Thursday, April 27, 2006

Beauty (1)

I warned you: don't get me started. Someone got me started, and now I feel restless and squirmy untill I have at least said something on the topic. I've decided that this shall be the first of a series. Yes, I'm very aware of the fact that I will ride the waves of many great philosophers, and no, I do not pretend to be able to add anything to what has already been said or written, however i do believe that philosophy should be owned by the people to contribute to a more meaningful, considered existence.

Beauty... wouldn't it be wonderful to start with a nice definition, putting the subject into it's appropriate box to make sure we don't wander of(f?)? I must say I do like the more recent developments in philosophy where language has been given a more prominent place, after all, just by choosing words we define, confine and shape the world around us. In this case however I don't quite see how a definition would help out. I think every single soul on planet earth will have some sort of understanding of the concept 'beauty', so my problem isn't as much what is beauty but rather why it is. I'll have to restrain myself though: let's take it one step at the time.

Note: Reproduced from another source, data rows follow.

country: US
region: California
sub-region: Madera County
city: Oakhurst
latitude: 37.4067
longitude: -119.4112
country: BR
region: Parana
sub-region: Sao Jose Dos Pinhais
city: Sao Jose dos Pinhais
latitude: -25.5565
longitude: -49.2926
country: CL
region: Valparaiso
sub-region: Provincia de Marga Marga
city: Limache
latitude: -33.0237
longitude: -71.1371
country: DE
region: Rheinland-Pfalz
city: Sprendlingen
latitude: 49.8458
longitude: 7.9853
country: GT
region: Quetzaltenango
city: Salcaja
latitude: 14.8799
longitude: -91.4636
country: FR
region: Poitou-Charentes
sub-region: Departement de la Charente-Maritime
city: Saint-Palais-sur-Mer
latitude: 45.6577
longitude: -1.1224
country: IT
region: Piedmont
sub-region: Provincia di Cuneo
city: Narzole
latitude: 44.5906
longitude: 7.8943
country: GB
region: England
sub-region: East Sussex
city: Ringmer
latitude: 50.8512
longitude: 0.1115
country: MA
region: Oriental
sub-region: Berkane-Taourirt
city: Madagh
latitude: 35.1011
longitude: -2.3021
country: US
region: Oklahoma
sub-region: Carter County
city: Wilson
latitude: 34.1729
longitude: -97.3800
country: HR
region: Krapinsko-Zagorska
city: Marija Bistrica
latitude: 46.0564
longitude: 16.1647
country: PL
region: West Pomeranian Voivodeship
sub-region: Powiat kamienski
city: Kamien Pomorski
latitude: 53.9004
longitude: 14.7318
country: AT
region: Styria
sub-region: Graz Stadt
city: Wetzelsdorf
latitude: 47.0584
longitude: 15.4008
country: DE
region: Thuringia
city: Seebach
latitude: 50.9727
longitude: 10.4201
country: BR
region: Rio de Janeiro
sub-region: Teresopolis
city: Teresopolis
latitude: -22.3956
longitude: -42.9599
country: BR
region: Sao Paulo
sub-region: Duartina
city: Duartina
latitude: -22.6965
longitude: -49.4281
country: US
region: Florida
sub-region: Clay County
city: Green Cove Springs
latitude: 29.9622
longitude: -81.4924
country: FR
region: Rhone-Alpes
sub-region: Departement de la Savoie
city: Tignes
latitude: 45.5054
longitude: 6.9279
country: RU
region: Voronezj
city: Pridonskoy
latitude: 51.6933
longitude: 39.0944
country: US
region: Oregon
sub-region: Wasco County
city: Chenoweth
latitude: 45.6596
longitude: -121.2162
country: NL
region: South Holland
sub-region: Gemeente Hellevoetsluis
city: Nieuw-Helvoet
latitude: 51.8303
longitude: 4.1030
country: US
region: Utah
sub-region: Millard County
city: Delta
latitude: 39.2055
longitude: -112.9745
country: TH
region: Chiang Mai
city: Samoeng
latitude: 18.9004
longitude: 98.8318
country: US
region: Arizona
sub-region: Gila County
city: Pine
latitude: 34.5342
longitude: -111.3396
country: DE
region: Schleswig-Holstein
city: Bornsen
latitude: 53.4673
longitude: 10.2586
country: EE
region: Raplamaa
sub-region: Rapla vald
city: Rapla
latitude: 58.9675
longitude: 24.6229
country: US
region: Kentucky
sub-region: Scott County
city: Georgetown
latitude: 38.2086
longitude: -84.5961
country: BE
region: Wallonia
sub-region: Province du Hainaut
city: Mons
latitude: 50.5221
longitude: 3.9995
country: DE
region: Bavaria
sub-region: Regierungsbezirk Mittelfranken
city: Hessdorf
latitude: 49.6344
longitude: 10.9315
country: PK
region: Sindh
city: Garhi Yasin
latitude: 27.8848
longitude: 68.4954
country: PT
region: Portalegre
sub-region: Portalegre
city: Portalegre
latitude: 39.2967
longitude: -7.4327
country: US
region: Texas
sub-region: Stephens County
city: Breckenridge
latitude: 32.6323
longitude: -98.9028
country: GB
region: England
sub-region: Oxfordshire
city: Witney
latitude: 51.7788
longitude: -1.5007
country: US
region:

So today: Beauty in platonic idealism.
Don't expect too much here, I'm just gonna improvise and besides that I've studied philosophy in Dutch, so my vocab is limited at the best, none-existent at the worst.
Just to sum it up to remind ourselfes. Plato is famous for his allegory of the cave (although there is doubt that he ever thought of this allegory in the first place). A good old philosepher sitting in a cave facing the rear wall and lighting a fire at the entrance to the cave. Al he sees is his own shadow. He figures out: what I see of myself is a shadow. Likewise we, on planet earth(the so called perceptual world), see but a poor reflection, a shadow so to speak, of what is there in the 'intelligible' world. So there is a storehouse filled with 'ideas', and we as humans have in our conscienceness a list of those ideas. Eg. we know a horse is a horse because we see four legs, a big nose and a hairy tail we tick the boxes and remember, this is the idea 'horse'. (I know I put it very simple, but I'm trying to get trough this as quick as I can).
Allright, in this dualistic worldview...beauty.
Say there is the idea 'beauty' in the intelligible world. We come across a random object and 'remember' this idea beauty. So we say 'wonderful'. Even in our christian worldview this might not sound so bad. Let's say the intelligible world, is the ideal world, the world that God meant in the beginning. God created the concept beauty, and we still recognise it around us. That ideal world is replaced by a world subject to sinfulness and therefore no longer perfect. In a similar way our understanding of beauty is distorted et voila: That's why there's different opinions on what is beautiful.
That doesn't really answer all my questions though. Why is it, for example, that Christians, even though reborn as children of God and made perfect (yes, i know, beING made holy, but still), so in a sense restored to the perfect creation that Adam was, why is it that there's so few radical, reborn Christians that make beautiful music, write good books, make good music, draw beautiful painting etc.?
Another question it doesnt quite answer, one that i will develop in my next episode:
It seems that there is not just a random variety of opinions on beauty. In most cultures there's more or less a general agreement on what is beautiful and what's not. So there is some sort of connection between culture and beauty...
Next time I want to look at some of those cultural aspects of 'beauty'.

1 Comments:

Blogger robert said...

intersting stuff dude. i see you almost went down the road of linguistics which would have been a false trail. well avoided. the word 'beauty' did not create the concept, it tried to express something already recognised... beauty is an attempt to name that which elicits a reaction from within. in n.t. wright's book 'simply christian' he lists beauty, justice, and relationships as three unexplainable 'echoes' that point to a voice, and its invisible speaker. interesting stuff. the possibility of beauty messes with our modernist worldview because it can't be explained scientifically, and yet we intuitively know it to be true in the deepest sense. keep it comin!